🤖 AI Summary
This work addresses the persistent gap between automated and expert-level chip placement by proposing a novel reinforcement learning paradigm that moves beyond conventional wirelength-centric optimization. Instead of modeling complex placement processes, the method reverse-engineers plausible placement trajectories from a single expert-final layout and leverages these as demonstrations or preference signals to train a reward model capable of capturing the implicit objectives underlying expert decisions. Requiring only one expert design for training, the approach demonstrates strong generalization to unseen chip architectures. Experimental results show that the proposed framework substantially narrows the performance gap between automated placement and human expert quality, offering a promising new direction for physical design automation in integrated circuit layout.

[What this exercise asks]:
[1] Please say whether each statement below agrees with the chip placement summary, giving yes or no and quoting the words that decide it.
(a) The method needs only one expert design for training.
(b) The method works by modeling complex placement processes.
(c) The approach showed weak generalization to unseen chip architectures.
[2] Extend the chip placement summary with a few sentences that follow on from its final one.

[Entries shown]:

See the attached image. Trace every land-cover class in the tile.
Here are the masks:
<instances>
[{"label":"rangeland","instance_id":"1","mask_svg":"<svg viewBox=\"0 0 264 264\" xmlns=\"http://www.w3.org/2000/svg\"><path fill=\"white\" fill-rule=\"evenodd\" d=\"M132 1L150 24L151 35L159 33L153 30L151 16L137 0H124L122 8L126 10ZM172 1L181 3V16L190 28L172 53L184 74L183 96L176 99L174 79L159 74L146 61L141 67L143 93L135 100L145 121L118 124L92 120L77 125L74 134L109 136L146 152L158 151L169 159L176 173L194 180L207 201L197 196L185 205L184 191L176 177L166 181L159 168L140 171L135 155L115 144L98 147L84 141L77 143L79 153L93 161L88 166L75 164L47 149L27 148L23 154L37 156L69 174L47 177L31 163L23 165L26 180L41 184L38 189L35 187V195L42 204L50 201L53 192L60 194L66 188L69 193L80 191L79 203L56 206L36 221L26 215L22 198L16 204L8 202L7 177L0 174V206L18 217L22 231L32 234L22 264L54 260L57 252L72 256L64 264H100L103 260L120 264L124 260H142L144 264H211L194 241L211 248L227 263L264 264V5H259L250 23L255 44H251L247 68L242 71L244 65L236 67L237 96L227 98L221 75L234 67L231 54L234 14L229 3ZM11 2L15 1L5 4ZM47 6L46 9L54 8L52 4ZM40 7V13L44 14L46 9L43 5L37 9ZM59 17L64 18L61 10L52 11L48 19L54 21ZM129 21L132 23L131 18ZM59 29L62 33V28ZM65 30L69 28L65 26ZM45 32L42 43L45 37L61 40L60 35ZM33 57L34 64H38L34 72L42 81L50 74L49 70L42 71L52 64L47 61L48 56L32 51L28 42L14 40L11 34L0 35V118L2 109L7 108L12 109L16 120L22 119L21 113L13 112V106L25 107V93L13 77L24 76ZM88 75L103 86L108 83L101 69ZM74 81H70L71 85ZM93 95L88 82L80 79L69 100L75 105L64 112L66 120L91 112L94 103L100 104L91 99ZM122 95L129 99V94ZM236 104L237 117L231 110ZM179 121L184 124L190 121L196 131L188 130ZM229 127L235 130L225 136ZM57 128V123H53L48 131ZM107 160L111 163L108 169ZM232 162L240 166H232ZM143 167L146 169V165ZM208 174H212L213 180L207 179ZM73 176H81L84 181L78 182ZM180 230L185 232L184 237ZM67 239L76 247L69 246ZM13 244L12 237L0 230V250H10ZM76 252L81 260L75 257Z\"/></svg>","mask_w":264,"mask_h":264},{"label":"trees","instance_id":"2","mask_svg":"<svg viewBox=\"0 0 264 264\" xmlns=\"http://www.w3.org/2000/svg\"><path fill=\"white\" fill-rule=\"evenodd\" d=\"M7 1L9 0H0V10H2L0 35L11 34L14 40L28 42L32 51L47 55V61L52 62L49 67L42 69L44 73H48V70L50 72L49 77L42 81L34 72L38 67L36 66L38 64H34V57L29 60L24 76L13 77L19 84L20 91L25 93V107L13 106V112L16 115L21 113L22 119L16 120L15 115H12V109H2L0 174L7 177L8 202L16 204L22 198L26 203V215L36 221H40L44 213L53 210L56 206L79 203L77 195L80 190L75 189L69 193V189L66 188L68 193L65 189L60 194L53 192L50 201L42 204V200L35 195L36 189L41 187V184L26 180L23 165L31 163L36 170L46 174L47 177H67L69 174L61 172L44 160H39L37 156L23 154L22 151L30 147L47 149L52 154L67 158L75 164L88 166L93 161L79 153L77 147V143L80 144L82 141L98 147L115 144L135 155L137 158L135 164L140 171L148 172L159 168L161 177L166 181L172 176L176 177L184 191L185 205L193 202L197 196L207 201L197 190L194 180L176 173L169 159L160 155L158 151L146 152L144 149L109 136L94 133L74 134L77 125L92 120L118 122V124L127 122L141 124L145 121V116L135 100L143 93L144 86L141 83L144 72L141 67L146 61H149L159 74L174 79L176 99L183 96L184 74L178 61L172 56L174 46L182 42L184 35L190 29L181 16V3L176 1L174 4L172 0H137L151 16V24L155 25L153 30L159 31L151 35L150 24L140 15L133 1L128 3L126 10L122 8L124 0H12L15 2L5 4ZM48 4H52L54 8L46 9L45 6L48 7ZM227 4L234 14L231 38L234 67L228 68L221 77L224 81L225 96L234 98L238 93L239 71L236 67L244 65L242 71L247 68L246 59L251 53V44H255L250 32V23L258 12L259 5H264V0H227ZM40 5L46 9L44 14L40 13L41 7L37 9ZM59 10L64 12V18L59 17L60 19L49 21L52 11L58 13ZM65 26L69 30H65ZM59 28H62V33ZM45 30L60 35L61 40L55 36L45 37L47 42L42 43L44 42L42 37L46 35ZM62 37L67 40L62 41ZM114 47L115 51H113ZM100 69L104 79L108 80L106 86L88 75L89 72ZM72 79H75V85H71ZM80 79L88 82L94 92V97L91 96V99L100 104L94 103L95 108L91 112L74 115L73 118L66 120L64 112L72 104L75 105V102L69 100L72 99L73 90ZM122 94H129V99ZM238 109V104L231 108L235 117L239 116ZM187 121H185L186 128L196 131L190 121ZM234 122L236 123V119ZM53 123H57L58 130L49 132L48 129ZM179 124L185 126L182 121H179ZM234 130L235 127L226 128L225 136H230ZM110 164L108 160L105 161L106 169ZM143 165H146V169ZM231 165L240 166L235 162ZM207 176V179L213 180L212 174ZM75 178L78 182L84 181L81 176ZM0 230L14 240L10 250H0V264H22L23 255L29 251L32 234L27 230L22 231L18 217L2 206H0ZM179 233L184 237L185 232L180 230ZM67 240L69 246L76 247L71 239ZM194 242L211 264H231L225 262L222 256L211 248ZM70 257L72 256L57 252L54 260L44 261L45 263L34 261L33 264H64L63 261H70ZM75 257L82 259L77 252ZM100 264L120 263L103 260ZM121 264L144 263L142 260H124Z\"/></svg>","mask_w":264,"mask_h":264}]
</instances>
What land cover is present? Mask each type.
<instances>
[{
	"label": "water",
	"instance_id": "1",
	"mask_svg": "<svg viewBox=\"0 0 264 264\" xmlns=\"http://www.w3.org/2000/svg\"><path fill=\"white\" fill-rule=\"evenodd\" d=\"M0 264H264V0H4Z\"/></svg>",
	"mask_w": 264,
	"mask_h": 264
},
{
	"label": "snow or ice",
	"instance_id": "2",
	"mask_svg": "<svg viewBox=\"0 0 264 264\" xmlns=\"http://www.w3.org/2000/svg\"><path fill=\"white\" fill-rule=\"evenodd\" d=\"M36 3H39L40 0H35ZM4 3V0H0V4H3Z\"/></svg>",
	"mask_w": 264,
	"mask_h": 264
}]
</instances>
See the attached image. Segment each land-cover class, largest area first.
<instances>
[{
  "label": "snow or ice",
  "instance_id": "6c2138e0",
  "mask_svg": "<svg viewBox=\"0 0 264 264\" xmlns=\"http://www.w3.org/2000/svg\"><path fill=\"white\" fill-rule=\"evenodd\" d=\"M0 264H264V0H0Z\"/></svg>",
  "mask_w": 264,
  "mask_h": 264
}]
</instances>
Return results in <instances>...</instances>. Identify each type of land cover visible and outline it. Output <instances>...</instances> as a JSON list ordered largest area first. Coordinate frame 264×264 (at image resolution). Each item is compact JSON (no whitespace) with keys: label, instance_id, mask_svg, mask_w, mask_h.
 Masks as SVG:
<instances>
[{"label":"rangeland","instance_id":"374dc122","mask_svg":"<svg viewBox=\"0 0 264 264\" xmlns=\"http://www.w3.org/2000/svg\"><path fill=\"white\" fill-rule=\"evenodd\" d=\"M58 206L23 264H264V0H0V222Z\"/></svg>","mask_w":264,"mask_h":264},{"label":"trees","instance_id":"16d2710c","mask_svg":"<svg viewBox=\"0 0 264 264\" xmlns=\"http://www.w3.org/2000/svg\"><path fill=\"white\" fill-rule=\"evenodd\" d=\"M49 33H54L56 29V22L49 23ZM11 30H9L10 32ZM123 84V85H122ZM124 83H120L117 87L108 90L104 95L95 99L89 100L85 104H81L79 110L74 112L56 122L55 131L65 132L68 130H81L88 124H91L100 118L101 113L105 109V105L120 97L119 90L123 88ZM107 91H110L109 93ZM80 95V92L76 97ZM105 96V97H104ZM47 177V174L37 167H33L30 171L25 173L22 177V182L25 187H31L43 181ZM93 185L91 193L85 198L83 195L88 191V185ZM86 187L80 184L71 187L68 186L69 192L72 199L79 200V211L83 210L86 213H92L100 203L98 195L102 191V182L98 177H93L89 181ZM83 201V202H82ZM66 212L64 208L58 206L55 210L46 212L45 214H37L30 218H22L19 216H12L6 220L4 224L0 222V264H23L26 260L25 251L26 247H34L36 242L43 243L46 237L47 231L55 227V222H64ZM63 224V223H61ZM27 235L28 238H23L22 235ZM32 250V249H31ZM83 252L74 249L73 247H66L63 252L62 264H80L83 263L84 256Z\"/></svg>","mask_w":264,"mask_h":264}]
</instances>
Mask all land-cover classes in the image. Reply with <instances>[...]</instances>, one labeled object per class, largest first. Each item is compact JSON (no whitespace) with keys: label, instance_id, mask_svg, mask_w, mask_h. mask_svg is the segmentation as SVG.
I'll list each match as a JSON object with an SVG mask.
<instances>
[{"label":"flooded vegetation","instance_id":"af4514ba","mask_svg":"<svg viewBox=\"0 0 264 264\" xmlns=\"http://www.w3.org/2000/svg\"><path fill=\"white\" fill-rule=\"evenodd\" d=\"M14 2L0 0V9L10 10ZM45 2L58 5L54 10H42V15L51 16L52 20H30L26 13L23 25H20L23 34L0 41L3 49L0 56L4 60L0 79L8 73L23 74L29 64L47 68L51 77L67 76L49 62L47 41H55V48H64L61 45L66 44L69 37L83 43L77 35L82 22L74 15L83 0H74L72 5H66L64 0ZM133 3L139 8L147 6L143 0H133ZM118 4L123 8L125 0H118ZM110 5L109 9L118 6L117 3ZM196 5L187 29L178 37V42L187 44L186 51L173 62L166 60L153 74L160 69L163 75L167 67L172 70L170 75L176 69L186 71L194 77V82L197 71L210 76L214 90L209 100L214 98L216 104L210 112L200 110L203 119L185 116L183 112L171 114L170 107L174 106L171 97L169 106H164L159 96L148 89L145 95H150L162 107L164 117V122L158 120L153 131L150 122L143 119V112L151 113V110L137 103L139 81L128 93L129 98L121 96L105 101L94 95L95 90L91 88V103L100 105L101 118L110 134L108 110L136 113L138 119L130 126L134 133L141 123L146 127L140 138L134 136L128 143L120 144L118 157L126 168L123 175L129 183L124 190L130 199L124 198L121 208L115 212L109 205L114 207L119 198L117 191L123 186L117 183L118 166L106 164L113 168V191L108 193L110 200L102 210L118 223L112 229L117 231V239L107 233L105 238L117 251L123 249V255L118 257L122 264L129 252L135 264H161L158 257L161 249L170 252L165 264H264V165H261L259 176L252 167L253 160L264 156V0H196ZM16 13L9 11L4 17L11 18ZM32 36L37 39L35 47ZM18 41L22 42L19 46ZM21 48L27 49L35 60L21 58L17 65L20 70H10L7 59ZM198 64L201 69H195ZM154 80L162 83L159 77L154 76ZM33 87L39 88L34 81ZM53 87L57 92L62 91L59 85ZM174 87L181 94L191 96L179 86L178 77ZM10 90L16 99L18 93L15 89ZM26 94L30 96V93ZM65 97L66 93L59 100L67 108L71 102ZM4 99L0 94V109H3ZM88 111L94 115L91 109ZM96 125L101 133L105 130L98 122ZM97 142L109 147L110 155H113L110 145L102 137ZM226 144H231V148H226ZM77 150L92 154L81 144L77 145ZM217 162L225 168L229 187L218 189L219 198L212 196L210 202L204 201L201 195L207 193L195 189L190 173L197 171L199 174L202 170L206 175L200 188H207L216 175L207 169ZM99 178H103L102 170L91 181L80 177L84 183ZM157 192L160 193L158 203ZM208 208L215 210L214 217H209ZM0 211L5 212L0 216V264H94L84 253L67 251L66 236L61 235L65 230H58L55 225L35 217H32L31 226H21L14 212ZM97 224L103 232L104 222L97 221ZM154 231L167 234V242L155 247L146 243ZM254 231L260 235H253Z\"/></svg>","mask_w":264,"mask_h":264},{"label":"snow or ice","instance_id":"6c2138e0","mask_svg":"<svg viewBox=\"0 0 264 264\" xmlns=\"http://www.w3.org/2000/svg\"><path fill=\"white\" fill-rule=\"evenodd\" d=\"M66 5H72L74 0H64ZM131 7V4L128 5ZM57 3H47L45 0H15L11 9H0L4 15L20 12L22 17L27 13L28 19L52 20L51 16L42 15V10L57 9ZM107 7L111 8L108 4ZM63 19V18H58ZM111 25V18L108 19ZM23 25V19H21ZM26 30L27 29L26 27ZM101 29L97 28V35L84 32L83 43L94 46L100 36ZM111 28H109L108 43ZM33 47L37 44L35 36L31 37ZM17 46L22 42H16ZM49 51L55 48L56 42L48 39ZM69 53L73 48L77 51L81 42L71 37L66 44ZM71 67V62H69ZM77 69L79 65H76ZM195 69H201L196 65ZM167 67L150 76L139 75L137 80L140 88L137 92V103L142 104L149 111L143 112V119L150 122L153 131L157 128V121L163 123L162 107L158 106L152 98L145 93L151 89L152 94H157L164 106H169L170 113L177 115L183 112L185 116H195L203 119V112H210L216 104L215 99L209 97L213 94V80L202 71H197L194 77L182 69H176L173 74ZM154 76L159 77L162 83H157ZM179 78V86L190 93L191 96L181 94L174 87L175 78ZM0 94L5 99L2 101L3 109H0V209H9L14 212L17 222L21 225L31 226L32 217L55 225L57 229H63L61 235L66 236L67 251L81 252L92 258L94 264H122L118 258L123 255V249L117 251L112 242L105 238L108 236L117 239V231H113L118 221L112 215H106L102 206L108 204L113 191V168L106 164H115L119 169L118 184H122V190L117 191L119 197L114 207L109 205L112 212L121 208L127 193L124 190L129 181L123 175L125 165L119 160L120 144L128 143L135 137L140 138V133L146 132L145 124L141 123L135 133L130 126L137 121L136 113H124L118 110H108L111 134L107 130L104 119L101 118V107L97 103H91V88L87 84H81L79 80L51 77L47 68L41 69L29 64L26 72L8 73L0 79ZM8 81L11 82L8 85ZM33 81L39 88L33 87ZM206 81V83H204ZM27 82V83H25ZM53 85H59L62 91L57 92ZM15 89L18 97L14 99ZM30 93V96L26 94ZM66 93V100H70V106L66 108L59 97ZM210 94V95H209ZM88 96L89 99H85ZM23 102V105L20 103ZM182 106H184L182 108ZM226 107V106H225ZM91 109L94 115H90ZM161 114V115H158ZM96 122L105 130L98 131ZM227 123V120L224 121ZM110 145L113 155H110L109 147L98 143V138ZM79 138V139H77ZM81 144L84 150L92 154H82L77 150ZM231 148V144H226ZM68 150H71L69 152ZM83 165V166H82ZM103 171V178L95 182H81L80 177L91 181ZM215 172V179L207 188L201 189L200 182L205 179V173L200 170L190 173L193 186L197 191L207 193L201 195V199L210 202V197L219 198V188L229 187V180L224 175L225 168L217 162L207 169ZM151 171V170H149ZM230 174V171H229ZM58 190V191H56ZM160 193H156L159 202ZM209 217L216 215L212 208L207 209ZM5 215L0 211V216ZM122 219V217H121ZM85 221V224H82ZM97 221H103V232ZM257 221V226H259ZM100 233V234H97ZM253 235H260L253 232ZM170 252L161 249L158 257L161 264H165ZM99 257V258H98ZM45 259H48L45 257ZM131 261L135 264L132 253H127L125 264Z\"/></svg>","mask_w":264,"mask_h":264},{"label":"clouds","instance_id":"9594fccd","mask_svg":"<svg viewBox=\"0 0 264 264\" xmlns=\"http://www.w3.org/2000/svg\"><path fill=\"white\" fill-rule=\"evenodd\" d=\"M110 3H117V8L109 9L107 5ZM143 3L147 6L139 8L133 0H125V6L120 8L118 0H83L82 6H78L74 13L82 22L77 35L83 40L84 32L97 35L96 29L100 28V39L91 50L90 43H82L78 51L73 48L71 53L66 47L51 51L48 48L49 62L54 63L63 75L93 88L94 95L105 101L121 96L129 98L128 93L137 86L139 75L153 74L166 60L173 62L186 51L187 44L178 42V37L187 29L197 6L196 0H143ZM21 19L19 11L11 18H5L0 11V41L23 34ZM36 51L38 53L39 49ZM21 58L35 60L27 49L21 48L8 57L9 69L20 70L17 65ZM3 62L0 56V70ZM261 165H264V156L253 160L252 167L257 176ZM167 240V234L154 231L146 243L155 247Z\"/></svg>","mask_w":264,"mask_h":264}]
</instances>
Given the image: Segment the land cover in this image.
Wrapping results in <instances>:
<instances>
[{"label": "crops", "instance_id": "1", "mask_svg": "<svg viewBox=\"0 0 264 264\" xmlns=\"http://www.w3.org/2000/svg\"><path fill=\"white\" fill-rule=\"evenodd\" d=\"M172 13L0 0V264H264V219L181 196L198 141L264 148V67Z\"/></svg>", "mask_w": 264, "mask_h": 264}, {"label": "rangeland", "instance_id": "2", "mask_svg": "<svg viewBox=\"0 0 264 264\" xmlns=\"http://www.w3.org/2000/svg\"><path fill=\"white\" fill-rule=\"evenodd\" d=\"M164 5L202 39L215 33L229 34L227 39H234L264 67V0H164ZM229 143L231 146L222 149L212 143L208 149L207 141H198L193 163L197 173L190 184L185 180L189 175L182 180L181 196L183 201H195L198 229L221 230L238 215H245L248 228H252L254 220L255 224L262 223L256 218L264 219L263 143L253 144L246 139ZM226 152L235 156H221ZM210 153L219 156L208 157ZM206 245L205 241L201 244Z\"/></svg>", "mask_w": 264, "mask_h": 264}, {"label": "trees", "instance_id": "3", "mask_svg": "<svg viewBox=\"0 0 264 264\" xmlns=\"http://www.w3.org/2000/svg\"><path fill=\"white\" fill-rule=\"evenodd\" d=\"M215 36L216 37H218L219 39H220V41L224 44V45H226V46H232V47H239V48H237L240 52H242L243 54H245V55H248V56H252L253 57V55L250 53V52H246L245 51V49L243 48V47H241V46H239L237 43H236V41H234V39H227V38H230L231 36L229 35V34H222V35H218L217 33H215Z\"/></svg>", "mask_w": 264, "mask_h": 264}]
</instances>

[Your written answers]:
[1]
(a) Yes: "Requiring only one expert design for training"
(b) No: "Instead of modeling complex placement processes"
(c) No: "demonstrates strong generalization to unseen chip architectures"

[2]
📝 Abstract
Chip placement is a critical step in physical design. While reinforcement learning (RL)-based methods have recently emerged, their training primarily focuses on wirelength optimization, and therefore often fail to achieve expert-quality layouts. We identify the reward design as the primary cause for the performance gap with experts, and instead of formalizing intricate processes, we circumvent this by directly learning from expert layouts to derive a reward model. Our approach starts from the final expert layouts to infer step-by-step expert trajectories. Using these trajectories as demonstrations or preferences, we train a model that captures the latent implicit rewards in expert results. Experiments show that our framework can efficiently learn from even a single design and generalize well to unseen cases.